= Task to carry out =
Reproduce the stretch of items from the line containing "75009 Paris, France" through the line containing "Headcover voor PING Driver", substituting "Golfartikelen" for every occurrence of "Golfaccessoires" and keeping everything else unchanged. Omit the pictures from your output.

= Data to examine =
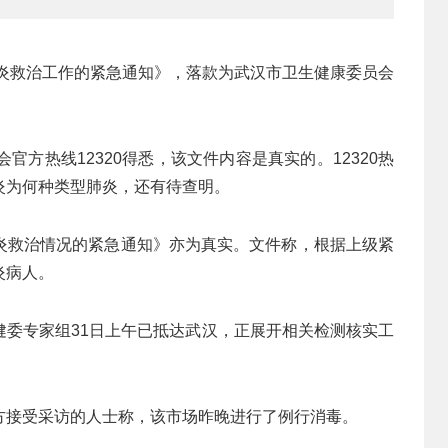
肺炎救治工作的紧急通知》，落款为武汉市卫生健康委员会
官方热线12320得悉，该文件内容是真实的。12320热
炎为何种类型肺炎，还有待查明。
炎救治情况的紧急通知》亦为真实。文件称，根据上级紧
炎病人。
健委专家组31日上午已抵达武汉，正展开相关检测核实工
方接受采访的人士称，该市场昨晚进行了例行消毒。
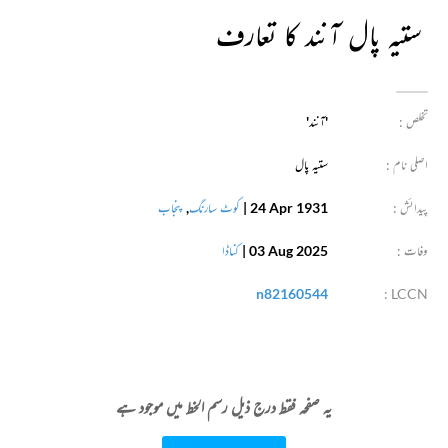
ستیہ پال آنند کا تعارف
تخلص :
'آنند'
اصلی نام :
ستیہ پال
پیدائش :
24 Apr 1931
|
کوٹ سارنگ
,
پنجاب
وفات :
03 Aug 2025
|
کناڈا
n82160544
LCCN :
یہ صفحہ فقط درج ذیل رسم الخط میں موجود ہے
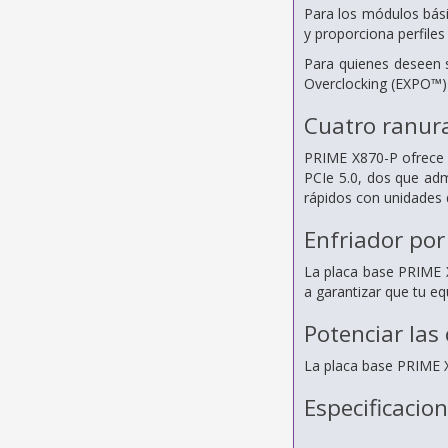
Para los módulos bás
y proporciona perfile
Para quienes deseen 
Overclocking (EXPO™) 
Cuatro ranur
PRIME X870-P ofrece u
PCIe 5.0, dos que ad
rápidos con unidades 
Enfriador por
La placa base PRIME X
a garantizar que tu e
Potenciar las
La placa base PRIME X
Especificacio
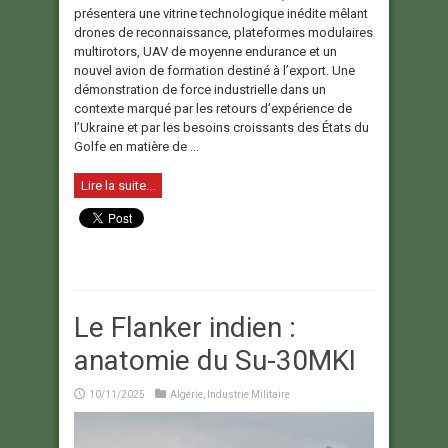
présentera une vitrine technologique inédite mêlant
drones de reconnaissance, plateformes modulaires
multirotors, UAV de moyenne endurance et un
nouvel avion de formation destiné à l’export. Une
démonstration de force industrielle dans un
contexte marqué par les retours d’expérience de
l’Ukraine et par les besoins croissants des États du
Golfe en matière de ...
Lire la suite...
Le Flanker indien :
anatomie du Su-30MKI
10/11/2025
Algérie
,
Industrie Militaire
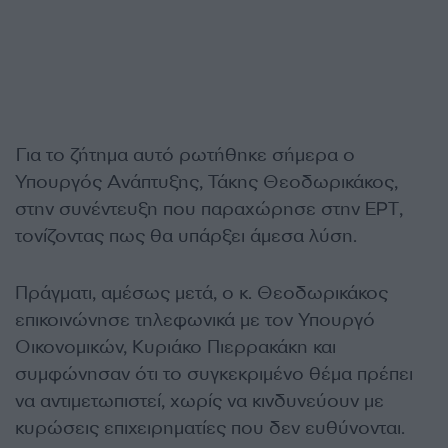
Για το ζήτημα αυτό ρωτήθηκε σήμερα ο
Υπουργός Ανάπτυξης, Τάκης Θεοδωρικάκος,
στην συνέντευξη που παραχώρησε στην ΕΡΤ,
τονίζοντας πως θα υπάρξει άμεσα λύση.
Πράγματι, αμέσως μετά, ο κ. Θεοδωρικάκος
επικοινώνησε τηλεφωνικά με τον Υπουργό
Οικονομικών, Κυριάκο Πιερρακάκη και
συμφώνησαν ότι το συγκεκριμένο θέμα πρέπει
να αντιμετωπιστεί, χωρίς να κινδυνεύουν με
κυρώσεις επιχειρηματίες που δεν ευθύνονται.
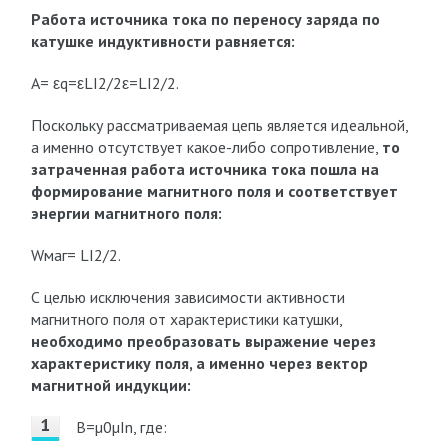
Работа источника тока по переносу заряда по
катушке индуктивности равняется:
A= εq=εLI2/2ε=LI2/2.
Поскольку рассматриваемая цепь является идеальной,
а именно отсутствует какое-либо сопротивление,
то
затраченная работа источника тока пошла на
формирование магнитного поля и соответствует
энергии магнитного поля:
Wмаг= LI2/2.
С целью исключения зависимости активности
магнитного поля от характеристики катушки,
необходимо преобразовать выражение через
характеристику поля, а именно через вектор
магнитной индукции:
B=µ0µIn, где:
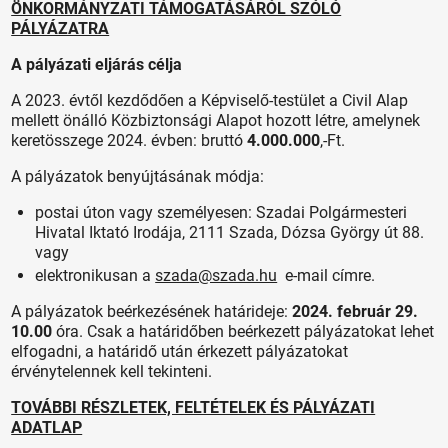
ÖNKORMÁNYZATI TÁMOGATÁSÁRÓL SZÓLÓ
PÁLYÁZATRA
A pályázati eljárás célja
A 2023. évtől kezdődően a Képviselő-testület a Civil Alap
mellett önálló Közbiztonsági Alapot hozott létre, amelynek
keretösszege 2024. évben: bruttó
4.000.000
,-Ft.
A pályázatok benyújtásának módja:
postai úton vagy személyesen: Szadai Polgármesteri
Hivatal Iktató Irodája, 2111 Szada, Dózsa György út 88.
vagy
elektronikusan a
szada@szada.hu
e-mail címre.
A pályázatok beérkezésének határideje:
2024. február 29.
10.00
óra. Csak a határidőben beérkezett pályázatokat lehet
elfogadni, a határidő után érkezett pályázatokat
érvénytelennek kell tekinteni.
TOVÁBBI RÉSZLETEK, FELTÉTELEK ÉS PÁLYÁZATI
ADATLAP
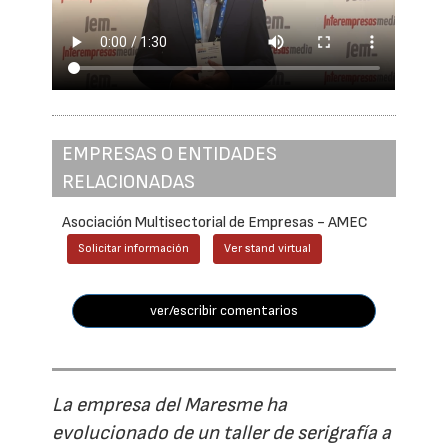
EMPRESAS O ENTIDADES
RELACIONADAS
Asociación Multisectorial de Empresas - AMEC
Solicitar información
Ver stand virtual
ver/escribir comentarios
La empresa del Maresme ha
evolucionado de un taller de serigrafía a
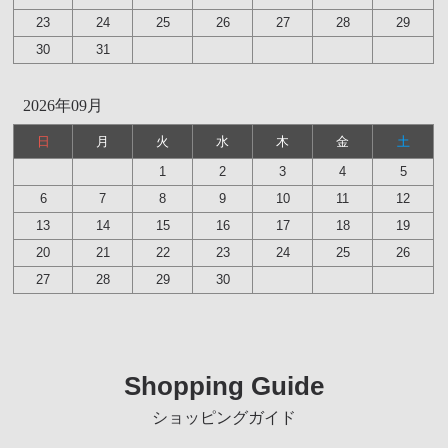
23
24
25
26
27
28
29
30
31
2026年09月
日
月
火
水
木
金
土
1
2
3
4
5
6
7
8
9
10
11
12
13
14
15
16
17
18
19
20
21
22
23
24
25
26
27
28
29
30
Shopping Guide
ショッピングガイド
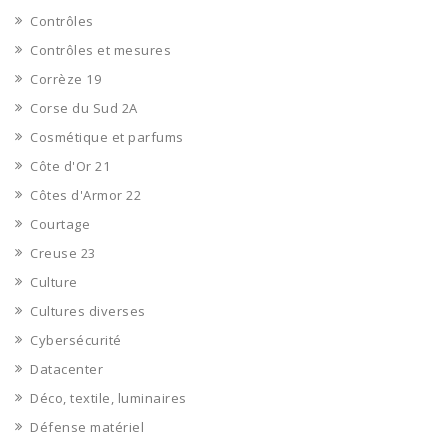
Contrôles
Contrôles et mesures
Corrèze 19
Corse du Sud 2A
Cosmétique et parfums
Côte d'Or 21
Côtes d'Armor 22
Courtage
Creuse 23
Culture
Cultures diverses
Cybersécurité
Datacenter
Déco, textile, luminaires
Défense matériel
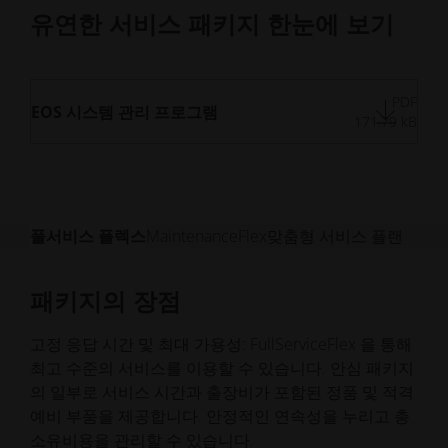
보
보
유연한 서비스 패키지 한눈에 보기
기
기
PDF
EOS 시스템 관리 프로그램
171.79 kB
풀서비스 플렉스
MaintenanceFlex
맞춤형 서비스 플랜
패키지의 장점
패키지의 장점
고객의 이점
고정 응답 시간 및 최대 가용성: FullServiceFlex 을 통해
시스템 성능 극대화를 위한 EOS 전문가의 효과적인 유
만능은 없습니다. EOS와 함께 머신 파크를 확장하세요.
최고 수준의 서비스를 이용할 수 있습니다. 안심 패키지
지보수 관리: MaintenanceFlex 패키지는 검증된 유지보
구성 가능한 서비스 솔루션은 귀사의 특정 적층 제조 전
의 일부로 서비스 시간과 출장비가 포함된 정품 및 적격
수 관리와 적격 부품을 보장합니다. 취약점을 조기에 파
략에 따라 적합한 서비스 범위를 제공합니다.
예비 부품을 제공합니다. 안정적인 연속성을 누리고 총
악하기 위한 안전 및 기능 점검을 포함하여 수행된 모든
소유비용을 관리할 수 있습니다.
작업이 기록됩니다.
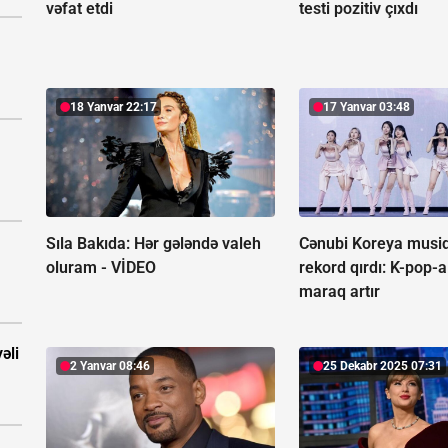
vəfat etdi
testi pozitiv çıxdı
18 Yanvar 22:17
17 Yanvar 03:48
Sıla Bakıda: Hər gələndə valeh
Cənubi Koreya musiq
oluram -
VİDEO
rekord qırdı:
K-pop-a
maraq artır
əli
2 Yanvar 08:46
25 Dekabr 2025 07:31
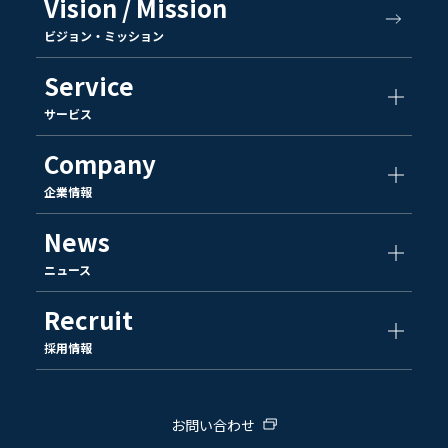
Vision / Mission
ビジョン・ミッション
Service
サービス
Company
企業情報
News
ニュース
Recruit
採用情報
お問い合わせ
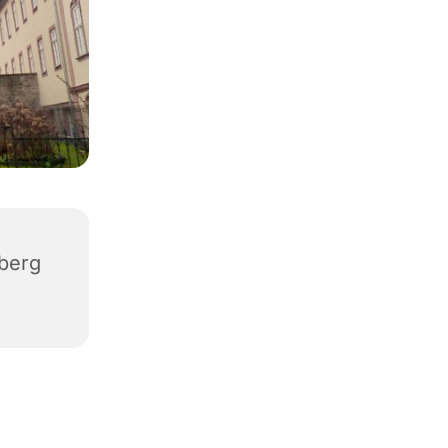
iberg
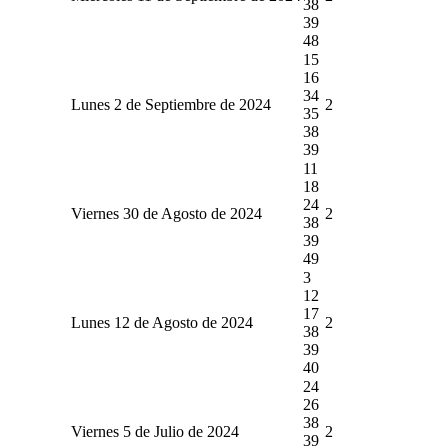
38
39
48
15
16
34
Lunes 2 de Septiembre de 2024
2
35
38
39
11
18
24
Viernes 30 de Agosto de 2024
2
38
39
49
3
12
17
Lunes 12 de Agosto de 2024
2
38
39
40
24
26
38
Viernes 5 de Julio de 2024
2
39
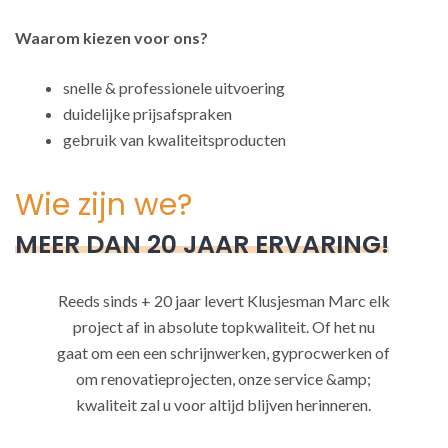
Waarom kiezen voor ons?
snelle & professionele uitvoering
duidelijke prijsafspraken
gebruik van kwaliteitsproducten
Wie zijn we?
MEER DAN 20 JAAR ERVARING!
Reeds sinds + 20 jaar levert Klusjesman Marc elk
project af in absolute topkwaliteit. Of het nu
gaat om een een schrijnwerken, gyprocwerken of
om renovatieprojecten, onze service &amp;
kwaliteit zal u voor altijd blijven herinneren.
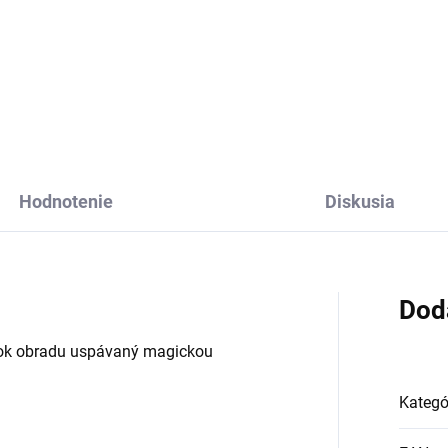
Do košíka
rchestre Parfum
Hodnotenie
Diskusia
Dod
ok obradu uspávaný magickou
Kategó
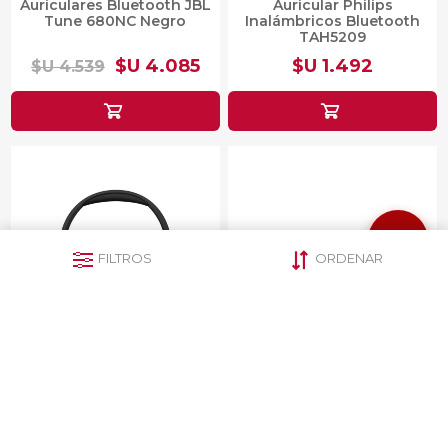
Auriculares Bluetooth JBL
Auricular Philips
Tune 680NC Negro
Inalámbricos Bluetooth
TAH5209
$U 4.085
$U 1.492
$U 4.539
FILTROS
ORDENAR
Auriculares Inalámbricos
Auricular JBL Tune 520C
Philips TAH4209
Blanco
$U 1.677
$U 1.690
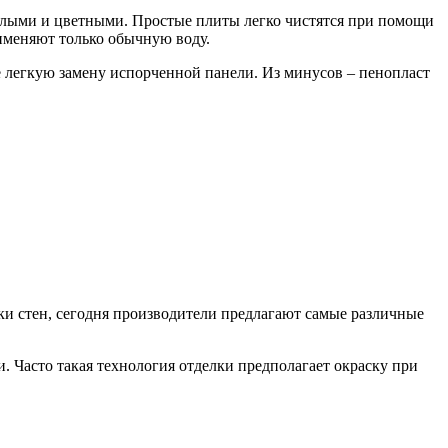
елыми и цветными. Простые плиты легко чистятся при помощи
именяют только обычную воду.
е легкую замену испорченной панели. Из минусов – пенопласт
ки стен, сегодня производители предлагают самые различные
. Часто такая технология отделки предполагает окраску при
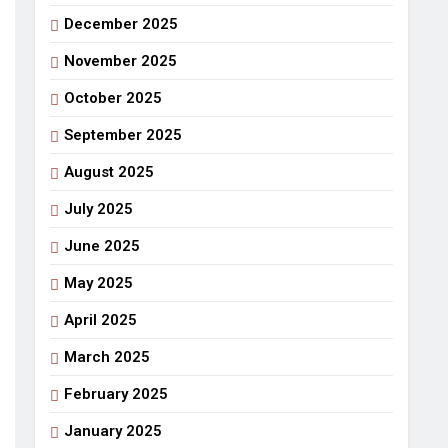
December 2025
गर्मी की छुट्टियां और बचपन
o
3 Days Ago
November 2025
October 2025
September 2025
August 2025
July 2025
June 2025
May 2025
April 2025
March 2025
February 2025
January 2025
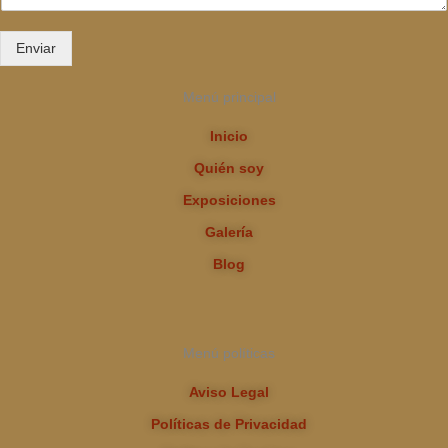
Enviar
Menú principal
Inicio
Quién soy
Exposiciones
Galería
Blog
Menú políticas
Aviso Legal
Políticas de Privacidad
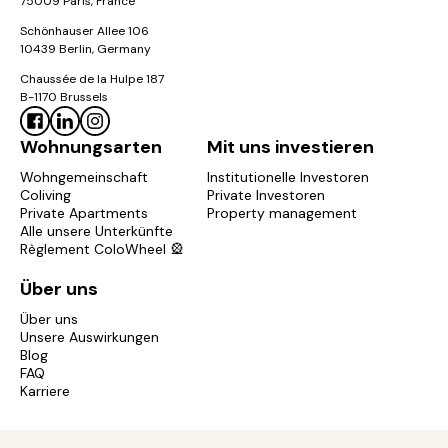
75009 Paris, France
Schönhauser Allee 106
10439 Berlin, Germany
Chaussée de la Hulpe 187
B-1170 Brussels
Wohnungsarten
Mit uns investieren
Wohngemeinschaft
Institutionelle Investoren
Coliving
Private Investoren
Private Apartments
Property management
Alle unsere Unterkünfte
Règlement ColoWheel 🎡
Über uns
Über uns
Unsere Auswirkungen
Blog
FAQ
Karriere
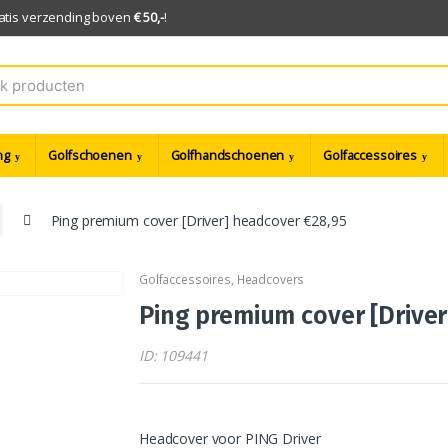
ratis verzending boven
€ 50,-
!
ng
Golfschoenen
Golfhandschoenen
Golfaccessoires
Ping premium cover [Driver] headcover €28,95
Golfaccessoires
,
Headcovers
Ping premium cover [Drive
ID: 109441
Headcover voor PING Driver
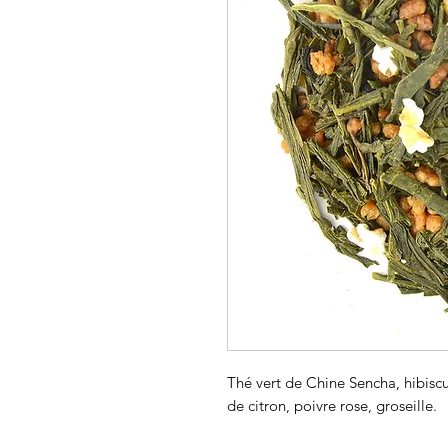
Thé vert de Chine Sencha, hibis
de citron, poivre rose, groseille.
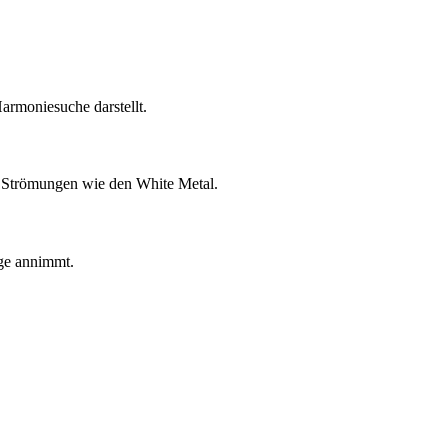
armoniesuche darstellt.
he Strömungen wie den White Metal.
üge annimmt.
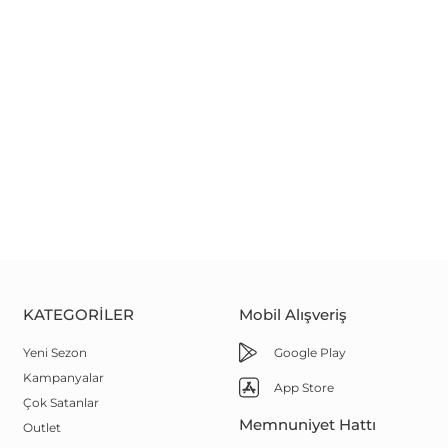
KATEGORILER
Mobil Alışveriş
Yeni Sezon
Google Play
Kampanyalar
App Store
Çok Satanlar
Memnuniyet Hattı
Outlet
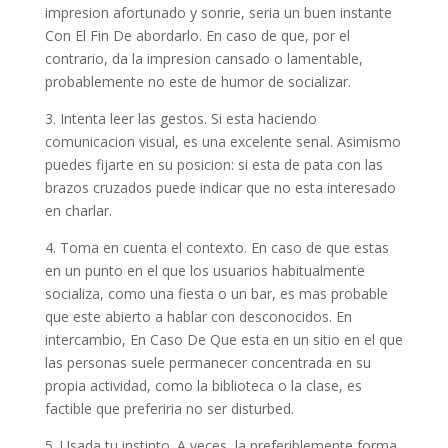
impresion afortunado y sonrie, seri­a un buen instante
Con El Fin De abordarlo. En caso de que, por el
contrario, da la impresion cansado o lamentable,
probablemente no este de humor de socializar.
3. Intenta leer las gestos. Si esta haciendo
comunicacion visual, es una excelente senal. Asimismo
puedes fijarte en su posicion: si esta de pata con las
brazos cruzados puede indicar que no esta interesado
en charlar.
4. Toma en cuenta el contexto. En caso de que estas
en un punto en el que los usuarios habitualmente
socializa, como una fiesta o un bar, es mas probable
que este abierto a hablar con desconocidos. En
intercambio, En Caso De Que esta en un sitio en el que
las personas suele permanecer concentrada en su
propia actividad, como la biblioteca o la clase, es
factible que preferiria no ser disturbed.
5. Usada tu instinto. A veces, la preferiblemente forma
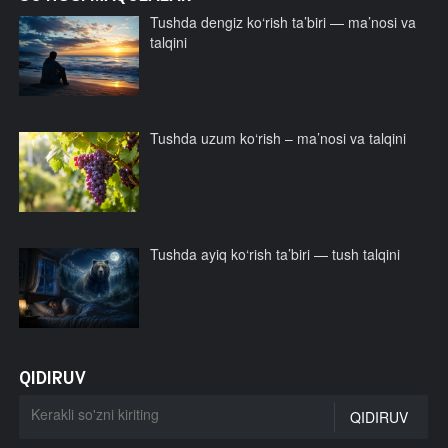
Tushda dengiz ko‘rish ta’biri — ma’nosi va
talqini
Tushda uzum ko‘rish – ma’nosi va talqini
Tushda ayiq ko‘rish ta’biri — tush talqini
QIDIRUV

= Your response =
75009 Paris, France
Schönhauser Allee 106
10439 Berlin, Germany
Chaussée de la Hulpe 187
B-1170 Brussels
Wohnungsarten
Mit uns investieren
Wohngemeinschaft
Institutionelle Investoren
Coliving
Private Investoren
Private Apartments
Property management
Alle unsere Unterkünfte
Règlement ColoWheel 🎡
Über uns
Über uns
Unsere Auswirkungen
Blog
FAQ
Karriere
ratis verzending boven
€ 50,-
!
ng
Golfschoenen
Golfhandschoenen
Golfartikelen
Ping premium cover [Driver] headcover €28,95
Golfartikelen
,
Headcovers
Ping premium cover [Drive
ID: 109441
Headcover voor PING Driver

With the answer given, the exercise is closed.